SAN DIEGO MEET? 3-21-03 Friday / www.racelegal.com

Hello all…

Ever since I came back to San Diego I’ve been going to the Qualcomm Stadium 1/8 mile street races hosted by www.racelegal.com It is a good event to watch or participate in. Gates open at 6pm, but most people get there around 8pm, sometimes later. Racing ends at 1a.m. –past my bedtime! The admission for spectators is only $5.00. For racing, I believe it is $15-$20..but check their website for details.

Qualcomm is located off Friars Road, between 805 and the 15 freeways in Mission Valley. About 10 minutes northeast of downtown San Diego. http://www.ci.san-diego.ca.us/qualcomm/directions.shtml will give you directions from various freeways.

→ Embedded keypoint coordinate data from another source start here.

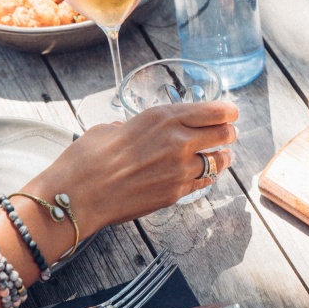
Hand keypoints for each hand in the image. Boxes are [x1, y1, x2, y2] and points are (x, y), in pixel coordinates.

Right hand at [24, 102, 237, 240]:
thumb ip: (135, 127)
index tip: (231, 113)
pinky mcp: (176, 193)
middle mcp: (178, 141)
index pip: (213, 111)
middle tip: (227, 133)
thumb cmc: (87, 159)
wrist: (77, 196)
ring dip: (222, 157)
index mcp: (162, 117)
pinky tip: (203, 174)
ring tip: (222, 155)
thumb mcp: (112, 128)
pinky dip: (206, 177)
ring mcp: (180, 170)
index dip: (227, 112)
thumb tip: (138, 130)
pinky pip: (203, 182)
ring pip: (218, 161)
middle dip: (228, 133)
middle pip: (223, 134)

I was taking my Infiniti G20 there, but found out that some of the ricers wanted to race every time I entered and left the facility...it’s too tempting for me to blow them away – ha!. Also found out that standing long periods of time suck for my old bones, so I now bring my truck where I can sit in a chair on in the back. But I’m older than most of you guys…...

If any of you attend this function, stop by and say hi. I usually park towards the finish line of the 1/8 mile. You can’t miss my red Toyota truck with Georgia plates and a G20.net sticker on the back window. My name is Brian, but I will also respond to “hey”, “what’s up”, etc.

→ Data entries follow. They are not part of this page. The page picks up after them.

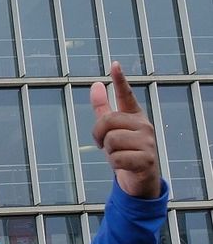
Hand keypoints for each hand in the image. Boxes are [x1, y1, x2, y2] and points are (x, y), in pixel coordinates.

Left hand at [90, 62, 160, 198]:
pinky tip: (124, 165)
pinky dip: (114, 165)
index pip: (126, 95)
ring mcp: (148, 142)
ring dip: (108, 152)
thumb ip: (103, 108)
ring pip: (111, 140)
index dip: (119, 80)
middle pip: (107, 121)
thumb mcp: (111, 129)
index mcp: (134, 115)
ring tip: (119, 155)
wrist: (140, 179)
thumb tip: (95, 84)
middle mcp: (144, 125)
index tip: (114, 64)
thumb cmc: (125, 150)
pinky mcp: (148, 159)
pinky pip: (116, 158)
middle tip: (105, 144)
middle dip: (98, 135)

PS. Racelegal is quick to cancel this event if there is rain in the forecast. If the weather says "chance for rain" check their website and confirm if they are going to host the event.


----------



## Guest (Mar 14, 2003)

when is the next time they will be holding the event? i live in el cajon and would like to start going agin i used top go when they first opened (before they started to stay open late)


----------



## 95G ATL (Feb 18, 2003)

98-200sx said:


> *when is the next time they will be holding the event? i live in el cajon and would like to start going agin i used top go when they first opened (before they started to stay open late) *


glad to see some interest in this. 

I know there are tons of us here in southern cali, but seems like most prefer street racing or something !  

The event will be held on FRIDAY, March 21...gates open at 6pm, but races start around 730-ish +/-. Don't forget if rain is in the forecast, they "may" cancel the event....

Check out www.racelegal.com for more info....

Hope to see ya there !


----------



## Teknokid (Jun 1, 2002)

im not in San Diego but would be down to go. I live about an hour and a half away. Hope to see you guys there


----------